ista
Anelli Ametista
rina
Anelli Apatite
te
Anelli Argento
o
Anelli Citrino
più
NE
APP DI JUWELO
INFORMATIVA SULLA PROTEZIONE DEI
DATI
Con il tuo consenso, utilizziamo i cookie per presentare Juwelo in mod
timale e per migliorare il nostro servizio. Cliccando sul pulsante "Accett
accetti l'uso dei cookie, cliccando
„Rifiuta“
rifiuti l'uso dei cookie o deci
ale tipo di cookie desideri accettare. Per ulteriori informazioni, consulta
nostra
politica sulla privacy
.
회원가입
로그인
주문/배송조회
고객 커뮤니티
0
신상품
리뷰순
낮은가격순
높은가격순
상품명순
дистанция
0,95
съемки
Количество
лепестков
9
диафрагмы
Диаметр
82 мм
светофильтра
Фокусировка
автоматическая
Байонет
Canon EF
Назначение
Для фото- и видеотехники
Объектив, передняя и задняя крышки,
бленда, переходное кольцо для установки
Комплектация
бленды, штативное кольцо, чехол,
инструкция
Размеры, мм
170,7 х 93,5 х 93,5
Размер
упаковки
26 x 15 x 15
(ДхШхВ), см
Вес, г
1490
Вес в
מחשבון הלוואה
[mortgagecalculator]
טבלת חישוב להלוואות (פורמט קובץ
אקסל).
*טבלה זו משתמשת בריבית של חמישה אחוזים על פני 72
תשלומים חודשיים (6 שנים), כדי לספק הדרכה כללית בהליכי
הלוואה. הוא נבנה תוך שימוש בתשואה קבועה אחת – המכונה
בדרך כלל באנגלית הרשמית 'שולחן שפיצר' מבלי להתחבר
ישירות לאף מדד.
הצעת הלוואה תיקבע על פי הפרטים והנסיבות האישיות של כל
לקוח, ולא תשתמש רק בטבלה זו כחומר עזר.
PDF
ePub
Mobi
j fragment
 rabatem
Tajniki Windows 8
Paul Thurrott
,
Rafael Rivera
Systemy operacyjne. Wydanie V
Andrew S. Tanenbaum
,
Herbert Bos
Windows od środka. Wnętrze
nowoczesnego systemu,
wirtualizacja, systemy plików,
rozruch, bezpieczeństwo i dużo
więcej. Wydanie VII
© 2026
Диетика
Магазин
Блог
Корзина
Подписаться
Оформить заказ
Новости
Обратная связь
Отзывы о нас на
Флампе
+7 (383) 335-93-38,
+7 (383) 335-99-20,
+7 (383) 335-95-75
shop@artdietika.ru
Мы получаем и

## Instructions to follow
Return the full listing, word for word.

## Solution to this exercise
ista
Anelli Ametista
rina
Anelli Apatite
te
Anelli Argento
o
Anelli Citrino
più
NE
APP DI JUWELO
INFORMATIVA SULLA PROTEZIONE DEI
DATI
Con il tuo consenso, utilizziamo i cookie per presentare Juwelo in mod
timale e per migliorare il nostro servizio. Cliccando sul pulsante "Accett
accetti l'uso dei cookie, cliccando
„Rifiuta“
rifiuti l'uso dei cookie o deci
ale tipo di cookie desideri accettare. Per ulteriori informazioni, consulta
nostra
politica sulla privacy
.
회원가입
로그인
주문/배송조회
고객 커뮤니티
0
신상품
리뷰순
낮은가격순
높은가격순
상품명순
дистанция
0,95
съемки
Количество
лепестков
9
диафрагмы
Диаметр
82 мм
светофильтра
Фокусировка
автоматическая
Байонет
Canon EF
Назначение
Для фото- и видеотехники
Объектив, передняя и задняя крышки,
бленда, переходное кольцо для установки
Комплектация
бленды, штативное кольцо, чехол,
инструкция
Размеры, мм
170,7 х 93,5 х 93,5
Размер
упаковки
26 x 15 x 15
(ДхШхВ), см
Вес, г
1490
Вес в
מחשבון הלוואה
[mortgagecalculator]
טבלת חישוב להלוואות (פורמט קובץ
אקסל).
*טבלה זו משתמשת בריבית של חמישה אחוזים על פני 72
תשלומים חודשיים (6 שנים), כדי לספק הדרכה כללית בהליכי
הלוואה. הוא נבנה תוך שימוש בתשואה קבועה אחת – המכונה
בדרך כלל באנגלית הרשמית 'שולחן שפיצר' מבלי להתחבר
ישירות לאף מדד.
הצעת הלוואה תיקבע על פי הפרטים והנסיבות האישיות של כל
לקוח, ולא תשתמש רק בטבלה זו כחומר עזר.
PDF
ePub
Mobi
j fragment
 rabatem
Tajniki Windows 8
Paul Thurrott
,
Rafael Rivera
Systemy operacyjne. Wydanie V
Andrew S. Tanenbaum
,
Herbert Bos
Windows od środka. Wnętrze
nowoczesnego systemu,
wirtualizacja, systemy plików,
rozruch, bezpieczeństwo i dużo
więcej. Wydanie VII
© 2026
Диетика
Магазин
Блог
Корзина
Подписаться
Оформить заказ
Новости
Обратная связь
Отзывы о нас на
Флампе
+7 (383) 335-93-38,
+7 (383) 335-99-20,
+7 (383) 335-95-75
shop@artdietika.ru
Мы получаем и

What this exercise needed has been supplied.